Les images de la messe d’ouverture du pontificat de Léon XIV ont fait le tour du monde, et notamment la séquence lors de laquelle il a reçu l’anneau du pêcheur de la main du cardinal Tagle, lui aussi connu pour sa très grande émotivité. En observant cet anneau représentant sa mission de successeur de Pierre qui fut “pêcheur d’hommes”, le nouveau pape, dont les yeux sont soudainement devenus humides, a semblé frappé par ce symbole le reliant à deux millénaires d’Histoire.

Homme au caractère réservé, rationnel et méthodique - son côté “prof de maths”, comme le remarque un évêque français qui le connaît bien et qui a reçu la même formation scientifique -, le pontife américano-péruvien est pourtant loin d'être un homme froid et dépourvu de sensibilité. Lors de sa première apparition à la loggia de la basilique Saint-Pierre, le monde a découvert le visage du nouveau pape, saisi de quelques rictus nerveux, comme s’il se retenait de pleurer devant le poids de la mission qui lui incombait et ce vertige très concret qu’il pouvait ressentir devant cette place Saint-Pierre remplie d’une foule criant son nom : “Leone ! Leone !”.

Un disciple de saint Augustin, “docteur des larmes”

Quelques secondes plus tard, dès sa première prise de parole, le nouveau pape se présentait comme "un fils de saint Augustin", en référence à la congrégation dont il est issu et dont il fut le prieur général durant 12 ans.

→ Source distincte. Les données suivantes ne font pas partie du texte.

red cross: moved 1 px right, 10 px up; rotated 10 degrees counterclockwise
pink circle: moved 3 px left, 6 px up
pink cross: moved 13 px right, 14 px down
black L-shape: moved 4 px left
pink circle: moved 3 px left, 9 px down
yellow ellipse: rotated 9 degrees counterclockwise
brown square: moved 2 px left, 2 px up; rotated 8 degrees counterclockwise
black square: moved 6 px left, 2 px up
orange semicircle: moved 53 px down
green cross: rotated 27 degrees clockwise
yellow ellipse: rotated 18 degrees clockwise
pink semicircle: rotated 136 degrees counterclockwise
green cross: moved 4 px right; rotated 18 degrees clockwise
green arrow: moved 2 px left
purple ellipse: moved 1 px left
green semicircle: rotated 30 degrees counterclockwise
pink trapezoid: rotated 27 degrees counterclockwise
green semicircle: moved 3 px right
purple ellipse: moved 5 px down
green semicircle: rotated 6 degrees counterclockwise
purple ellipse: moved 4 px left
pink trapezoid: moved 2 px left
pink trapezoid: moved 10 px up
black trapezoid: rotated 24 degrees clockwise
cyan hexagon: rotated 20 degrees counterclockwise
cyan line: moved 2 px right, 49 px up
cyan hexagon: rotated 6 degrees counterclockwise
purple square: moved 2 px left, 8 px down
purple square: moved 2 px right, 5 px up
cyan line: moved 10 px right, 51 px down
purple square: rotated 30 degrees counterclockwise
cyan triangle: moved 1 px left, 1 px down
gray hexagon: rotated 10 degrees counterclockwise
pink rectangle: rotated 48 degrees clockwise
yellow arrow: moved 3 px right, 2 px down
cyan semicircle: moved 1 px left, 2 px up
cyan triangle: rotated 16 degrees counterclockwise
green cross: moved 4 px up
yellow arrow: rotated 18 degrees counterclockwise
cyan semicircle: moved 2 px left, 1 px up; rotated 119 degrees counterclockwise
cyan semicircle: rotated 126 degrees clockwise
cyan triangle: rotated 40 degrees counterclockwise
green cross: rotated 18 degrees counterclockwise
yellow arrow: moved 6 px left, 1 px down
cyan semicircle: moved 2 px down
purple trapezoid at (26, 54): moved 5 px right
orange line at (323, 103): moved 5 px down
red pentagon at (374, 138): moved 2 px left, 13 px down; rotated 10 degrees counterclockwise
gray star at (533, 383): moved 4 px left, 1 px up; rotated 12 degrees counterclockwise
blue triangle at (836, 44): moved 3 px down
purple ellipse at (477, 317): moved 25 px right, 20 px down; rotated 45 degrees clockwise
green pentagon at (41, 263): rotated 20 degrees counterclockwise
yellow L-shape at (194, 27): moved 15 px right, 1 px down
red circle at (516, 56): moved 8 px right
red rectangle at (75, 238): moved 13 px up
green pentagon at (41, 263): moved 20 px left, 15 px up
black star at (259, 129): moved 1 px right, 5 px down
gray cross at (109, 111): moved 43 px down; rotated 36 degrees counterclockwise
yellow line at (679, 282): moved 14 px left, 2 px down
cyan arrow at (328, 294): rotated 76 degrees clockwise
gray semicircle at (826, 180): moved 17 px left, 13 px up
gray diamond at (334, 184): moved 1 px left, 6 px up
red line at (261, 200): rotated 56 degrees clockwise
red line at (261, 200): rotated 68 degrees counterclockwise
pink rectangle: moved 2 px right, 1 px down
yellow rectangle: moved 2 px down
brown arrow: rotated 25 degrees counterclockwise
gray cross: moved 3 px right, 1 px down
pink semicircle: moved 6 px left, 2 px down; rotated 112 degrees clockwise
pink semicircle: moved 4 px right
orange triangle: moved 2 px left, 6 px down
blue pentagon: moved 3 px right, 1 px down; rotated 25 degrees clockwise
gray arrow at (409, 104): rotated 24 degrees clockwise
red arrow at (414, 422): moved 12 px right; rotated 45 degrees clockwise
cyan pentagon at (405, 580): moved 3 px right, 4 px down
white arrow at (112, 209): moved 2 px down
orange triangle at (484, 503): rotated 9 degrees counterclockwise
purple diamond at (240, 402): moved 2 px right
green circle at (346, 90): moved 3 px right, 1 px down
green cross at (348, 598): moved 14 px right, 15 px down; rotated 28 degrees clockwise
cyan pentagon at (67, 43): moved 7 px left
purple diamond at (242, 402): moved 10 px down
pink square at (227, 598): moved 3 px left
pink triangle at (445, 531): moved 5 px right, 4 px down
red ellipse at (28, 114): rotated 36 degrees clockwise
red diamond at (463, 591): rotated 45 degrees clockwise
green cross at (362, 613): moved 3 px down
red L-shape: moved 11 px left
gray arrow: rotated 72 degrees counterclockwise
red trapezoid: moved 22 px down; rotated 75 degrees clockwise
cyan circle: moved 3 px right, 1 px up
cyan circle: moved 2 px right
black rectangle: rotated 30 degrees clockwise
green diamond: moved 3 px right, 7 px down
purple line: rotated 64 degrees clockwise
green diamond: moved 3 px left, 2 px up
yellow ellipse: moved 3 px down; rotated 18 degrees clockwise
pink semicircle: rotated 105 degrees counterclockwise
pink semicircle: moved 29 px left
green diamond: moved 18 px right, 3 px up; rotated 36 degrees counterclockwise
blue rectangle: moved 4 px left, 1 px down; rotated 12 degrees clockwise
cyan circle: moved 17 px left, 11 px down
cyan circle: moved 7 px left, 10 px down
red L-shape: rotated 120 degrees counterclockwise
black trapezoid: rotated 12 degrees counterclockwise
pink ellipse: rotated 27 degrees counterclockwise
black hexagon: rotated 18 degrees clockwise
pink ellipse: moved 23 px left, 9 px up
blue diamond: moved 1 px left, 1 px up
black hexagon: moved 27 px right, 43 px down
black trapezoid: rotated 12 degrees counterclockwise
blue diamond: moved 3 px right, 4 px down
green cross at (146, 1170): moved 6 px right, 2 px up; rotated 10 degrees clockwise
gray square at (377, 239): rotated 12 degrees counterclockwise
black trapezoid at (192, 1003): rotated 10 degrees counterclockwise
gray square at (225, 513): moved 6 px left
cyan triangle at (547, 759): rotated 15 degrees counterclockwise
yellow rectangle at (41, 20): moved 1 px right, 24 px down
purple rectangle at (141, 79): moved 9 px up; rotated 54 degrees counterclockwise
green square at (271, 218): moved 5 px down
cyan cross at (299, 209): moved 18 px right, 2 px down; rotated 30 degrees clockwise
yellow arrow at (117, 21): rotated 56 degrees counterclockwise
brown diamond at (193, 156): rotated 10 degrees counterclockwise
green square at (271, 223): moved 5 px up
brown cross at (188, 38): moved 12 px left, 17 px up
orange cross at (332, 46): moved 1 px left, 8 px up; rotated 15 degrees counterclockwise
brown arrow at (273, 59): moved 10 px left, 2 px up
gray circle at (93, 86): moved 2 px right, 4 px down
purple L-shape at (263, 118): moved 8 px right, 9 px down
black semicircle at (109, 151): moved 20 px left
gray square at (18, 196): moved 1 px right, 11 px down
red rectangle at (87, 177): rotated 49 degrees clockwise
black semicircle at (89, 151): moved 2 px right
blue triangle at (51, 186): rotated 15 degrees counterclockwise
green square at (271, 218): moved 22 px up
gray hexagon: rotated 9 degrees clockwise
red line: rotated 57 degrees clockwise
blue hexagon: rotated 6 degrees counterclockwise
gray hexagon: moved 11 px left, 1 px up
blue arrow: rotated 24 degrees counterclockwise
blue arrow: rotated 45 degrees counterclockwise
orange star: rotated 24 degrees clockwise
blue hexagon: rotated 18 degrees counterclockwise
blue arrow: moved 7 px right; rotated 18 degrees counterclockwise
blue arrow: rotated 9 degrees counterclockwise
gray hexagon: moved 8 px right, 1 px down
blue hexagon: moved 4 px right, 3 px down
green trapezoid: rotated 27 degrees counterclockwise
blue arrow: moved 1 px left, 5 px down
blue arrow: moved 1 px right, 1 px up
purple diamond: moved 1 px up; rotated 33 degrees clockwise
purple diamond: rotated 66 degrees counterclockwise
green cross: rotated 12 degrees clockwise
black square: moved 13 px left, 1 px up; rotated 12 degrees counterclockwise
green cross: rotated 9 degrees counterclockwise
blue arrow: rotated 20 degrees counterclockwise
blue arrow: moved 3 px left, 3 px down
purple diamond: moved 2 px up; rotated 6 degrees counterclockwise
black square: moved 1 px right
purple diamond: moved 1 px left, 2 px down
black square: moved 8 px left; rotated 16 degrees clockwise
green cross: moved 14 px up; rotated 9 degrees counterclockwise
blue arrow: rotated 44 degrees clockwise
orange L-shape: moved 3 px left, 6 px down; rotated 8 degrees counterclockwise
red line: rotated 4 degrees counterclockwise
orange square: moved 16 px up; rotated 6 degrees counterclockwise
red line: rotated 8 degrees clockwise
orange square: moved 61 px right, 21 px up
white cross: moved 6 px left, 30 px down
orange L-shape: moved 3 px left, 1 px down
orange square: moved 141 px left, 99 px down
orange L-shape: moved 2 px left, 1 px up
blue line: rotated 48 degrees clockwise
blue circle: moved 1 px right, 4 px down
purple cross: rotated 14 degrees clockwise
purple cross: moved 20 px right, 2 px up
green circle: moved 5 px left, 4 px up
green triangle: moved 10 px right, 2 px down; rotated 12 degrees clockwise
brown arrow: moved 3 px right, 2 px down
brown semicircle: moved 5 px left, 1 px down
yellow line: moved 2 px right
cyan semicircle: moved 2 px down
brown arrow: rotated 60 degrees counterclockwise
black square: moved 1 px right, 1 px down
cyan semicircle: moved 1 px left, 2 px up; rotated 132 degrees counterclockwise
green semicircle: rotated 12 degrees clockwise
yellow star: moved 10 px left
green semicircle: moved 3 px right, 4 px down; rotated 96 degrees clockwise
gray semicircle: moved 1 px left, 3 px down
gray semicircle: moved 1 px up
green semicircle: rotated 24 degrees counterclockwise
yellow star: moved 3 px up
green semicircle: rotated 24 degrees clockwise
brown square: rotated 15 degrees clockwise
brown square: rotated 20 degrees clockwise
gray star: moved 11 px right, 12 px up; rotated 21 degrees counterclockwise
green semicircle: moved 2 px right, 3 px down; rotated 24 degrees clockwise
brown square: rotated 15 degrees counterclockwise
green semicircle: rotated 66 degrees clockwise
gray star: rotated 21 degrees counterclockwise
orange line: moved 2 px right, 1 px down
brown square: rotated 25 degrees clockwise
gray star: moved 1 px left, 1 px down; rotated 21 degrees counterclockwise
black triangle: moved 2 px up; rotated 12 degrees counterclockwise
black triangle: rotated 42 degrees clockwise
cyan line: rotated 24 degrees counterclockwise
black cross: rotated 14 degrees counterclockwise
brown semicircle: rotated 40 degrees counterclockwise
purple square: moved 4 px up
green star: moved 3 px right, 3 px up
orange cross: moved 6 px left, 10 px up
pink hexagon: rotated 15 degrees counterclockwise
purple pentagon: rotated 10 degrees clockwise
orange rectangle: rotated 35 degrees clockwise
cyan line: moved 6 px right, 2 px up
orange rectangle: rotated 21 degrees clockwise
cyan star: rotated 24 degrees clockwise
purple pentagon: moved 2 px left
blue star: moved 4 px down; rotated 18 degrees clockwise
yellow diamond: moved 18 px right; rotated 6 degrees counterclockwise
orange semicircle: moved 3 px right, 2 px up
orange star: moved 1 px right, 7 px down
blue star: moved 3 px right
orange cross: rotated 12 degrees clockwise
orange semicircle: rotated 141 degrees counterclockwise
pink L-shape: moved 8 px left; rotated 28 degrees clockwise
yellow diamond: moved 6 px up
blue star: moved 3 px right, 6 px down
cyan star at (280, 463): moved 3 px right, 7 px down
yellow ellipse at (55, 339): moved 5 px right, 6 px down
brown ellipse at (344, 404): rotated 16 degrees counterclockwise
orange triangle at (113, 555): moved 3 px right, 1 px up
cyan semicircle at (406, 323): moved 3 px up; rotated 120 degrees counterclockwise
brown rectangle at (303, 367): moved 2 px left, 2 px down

C’est autant par son émotivité que par son érudition que Léon XIV assume la filiation de ce Père de l'Église qui fut de 395 à 430 l'évêque d’Hippone, l’actuelle Annaba en Algérie. Saint Augustin est en effet parfois qualifié de "docteur des larmes", tant cette thématique irrigue toute sa spiritualité. "Dès que ma profonde méditation eut tiré du fond de ses retraites toute ma misère, et l’eut entassé sous les regards de mon cœur, il se leva une grosse tempête, chargée d’une grosse pluie de larmes", écrit-il ainsi dans le récit de sa conversion.

Dans ses Confessions, saint Augustin explique que son mouvement vers la foi chrétienne fut directement lié aux larmes de sa mère, sainte Monique, qui a prié en pleurant durant plusieurs années pour que son fils se convertisse. "Ses pleurs coulaient plus abondants que les pleurs versés par les mères sur le corps d’un défunt. Car elle voyait bien que j’étais mort", écrit-il.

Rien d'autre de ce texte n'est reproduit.